### Pasaje de texto
Manifiesto de la Junta Revolucionaria de la Revolución del
Parque 26 de Julio de 1890.
Al Pueblo:
El patriotismo nos obliga a proclamar la revolución como
recurso extremo y necesario para evitar la ruina del país. Derrocar un gobierno
constitucional, alterar sin justo motivo la paz pública y el orden social, sustituir el comicio con
la asonada y erigir la violencia en sistema político, sería cometer un verdadero delito de
que nos pediría cuenta la opinión nacional. Pero acatar y mantener un gobierno que
representa la ilegalidad y la corrupción; vivir sin voz ni voto la vida pública de un
pueblo que nació libre; ver desaparecer día por día las reglas, los principios, las
garantías de toda administración
pública regular, consentir los avances al tesoro, la
adulteración de la moneda, el despilfarro de la renta; tolerar la usurpación de nuestros
derechos políticos y la supresión de nuestras garantías individuales que interesan a
la vida civil, sin esperanza alguna de reacción ni de mejora, porque todos los caminos
están tomados para privar al pueblo de gobierno propio y mantener en el poder a los
mismos que han labrado la desgracia de la República; saber que los trabajadores
emigran y que el comercio se arruina, porque, con la desmonetización del papel, el
salario no basta para las primeras
necesidades de la vida y se han suspendido los negocios y no
se cumplen las obligaciones; soportar la miseria dentro del país y esperar
la hora de la bancarrota internacional que nos deshonraría ante el extranjero;
resignarse y sufrir todo fiando nuestra suerte y la de nuestra posteridad a lo imprevisto y
a la evolución del tiempo, sin tentar el esfuerzo supremo, sin hacer los grandes
sacrificios que reclama una situación angustiosa y casi desesperada, sería consagrar la impunidad
del abuso, aceptar un despotismo ignominioso, renunciar al gobierno libre y asumir
la más grave responsabilidad ante la patria, porque hasta los extranjeros
podrían pedimos cuenta de nuestra conducta, desde que ellos han venido a nosotros bajo
los auspicios de una Constitución que los ciudadanos hemos jurado y cuya custodia
nos hemos reservado como un privilegio, que promete justicia y libertad a todos
los hombres del mundo que vengan a habitar el suelo argentino.
La Junta Revolucionaria no necesita decir al pueblo de la
Nación y a las naciones extrañas los motivos de la revolución, ni detallar
cronológicamente todos los desaciertos, todos los abusos, todos los delitos, todas las
iniquidades de la administración actual.
El país entero está fuera de quicio, desde la Capital hasta
Jujuy.
Las instituciones libres han desaparecido de todas partes:
no hay República, no hay sistema federal, no hay gobierno representativo, no hay
administración, no hay moralidad. La vida política se ha convertido en industria
lucrativa.
El Presidente de la República ha dado el ejemplo, viviendo
en la holgura, haciendo la vida de los sátrapas con un menosprecio inaudito por el
pueblo y con una falla de dignidad que cada día se ha hecho más irritante. Ni en
Europa ni en América podía encontrarse en estos tiempos un gobierno que se le parezca;
la codicia ha sido su inspiración, la corrupción ha sido su medio. Ha extraviado
la conciencia de muchos hombres con las ganancias fáciles e ilícitas, ha envilecido
la administración del Estado obligando a los funcionarios públicos a complacencias
indebidas y ha pervertido las costumbres públicas y privadas prodigando favores que
representan millones.
######
### Registros
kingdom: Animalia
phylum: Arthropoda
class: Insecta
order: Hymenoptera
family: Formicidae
######
### Registros
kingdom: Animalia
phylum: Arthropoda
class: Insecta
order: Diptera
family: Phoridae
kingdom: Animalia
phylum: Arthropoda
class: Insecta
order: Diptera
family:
######
### Registros
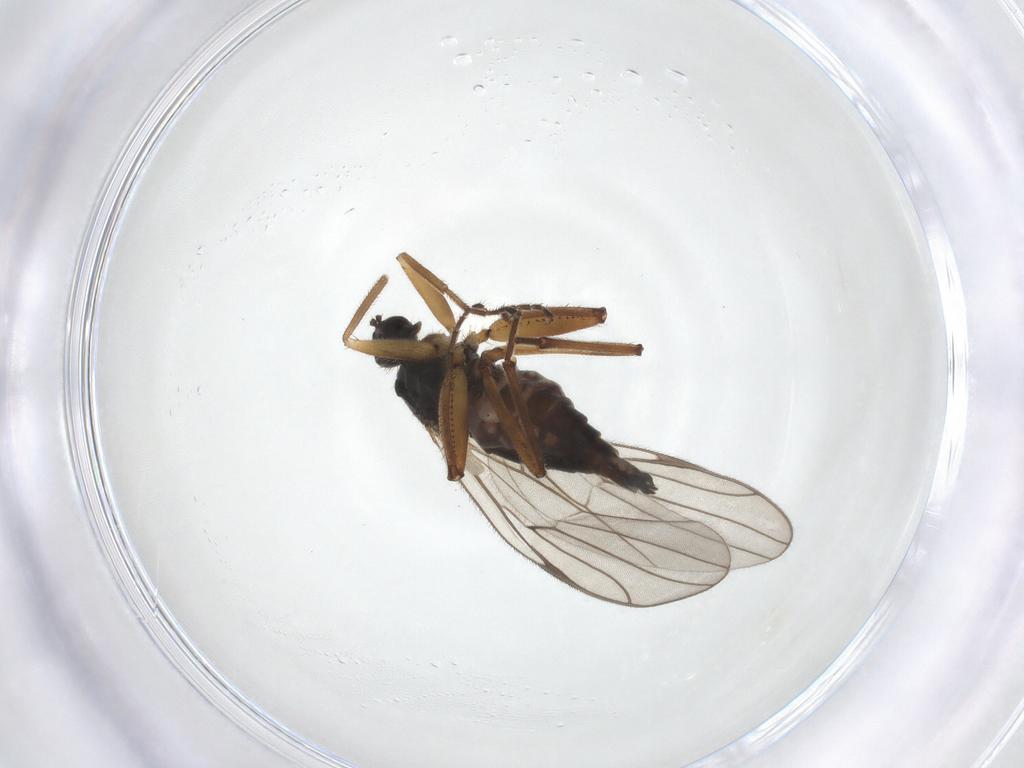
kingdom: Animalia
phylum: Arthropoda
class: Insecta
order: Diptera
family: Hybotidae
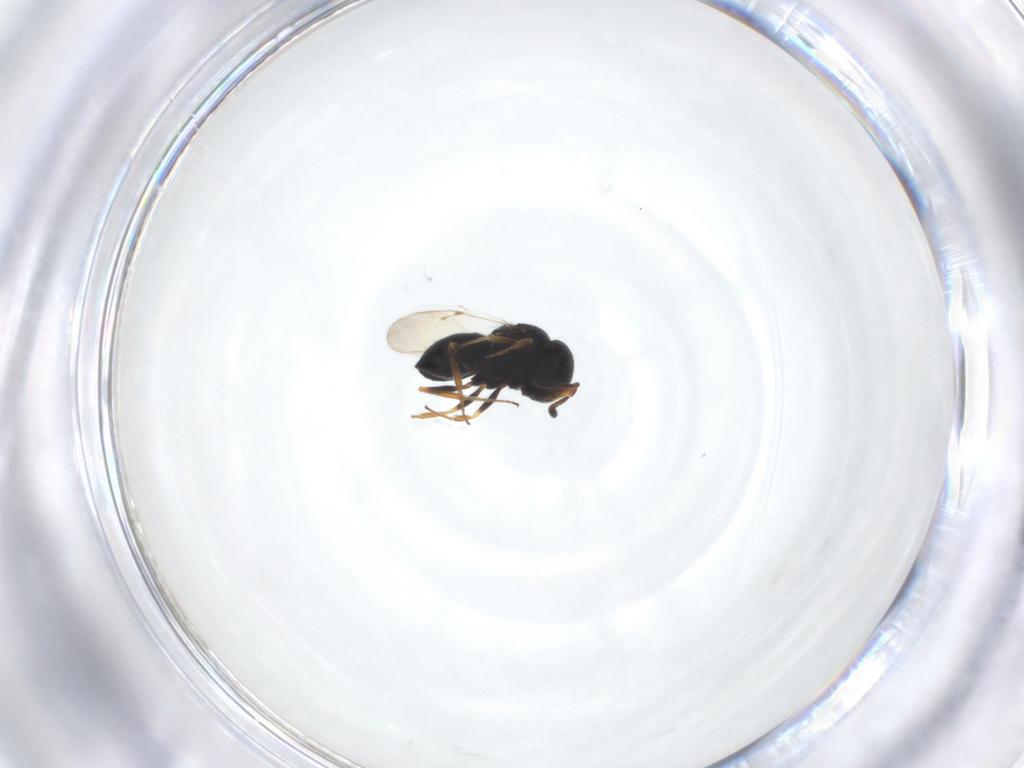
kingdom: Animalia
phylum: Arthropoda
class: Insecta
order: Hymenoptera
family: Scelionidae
######
• **Indicaciones y requisitos**: Por favor, retoma el manifiesto de la Junta Revolucionaria de 1890 y continúalo a partir de su última frase. Este material procede de otra fuente.

• **Respuesta**:
El mismo ha recibido propinas de cuanto hombre de negocio ha
mercado en la Nación,
y forma parte de los sindicatos organizados para las grandes
especulaciones, sin haber introducido capital ni idea propia, sino la influencia y los
medios que la Constitución ponía en sus manos para la mejor administración del Estado.
En cuatro años de gobierno se ha hecho millonario, y su fortuna acumulada por
tan torpes medios se exhibe en bienes valiosísimos cuya adquisición se ha
anunciado por la prensa. Su participación en los negocios administrativos es notoria,
pública y confesada. Los
presentes que ha recibido, sin noción de la delicadeza
personal, suman cientos de miles de pesos y constan en escrituras públicas, porque los
regalos no se han limitado a objetos de arte o de lujo; han llegado a donaciones de
bienes territoriales, que el público ha denunciado como la remuneración de favores
oficiales.
Puede decirse que el ha vivido de los bienes del Estado y
que se ha servido del erario
público para constituirse un patrimonio propio.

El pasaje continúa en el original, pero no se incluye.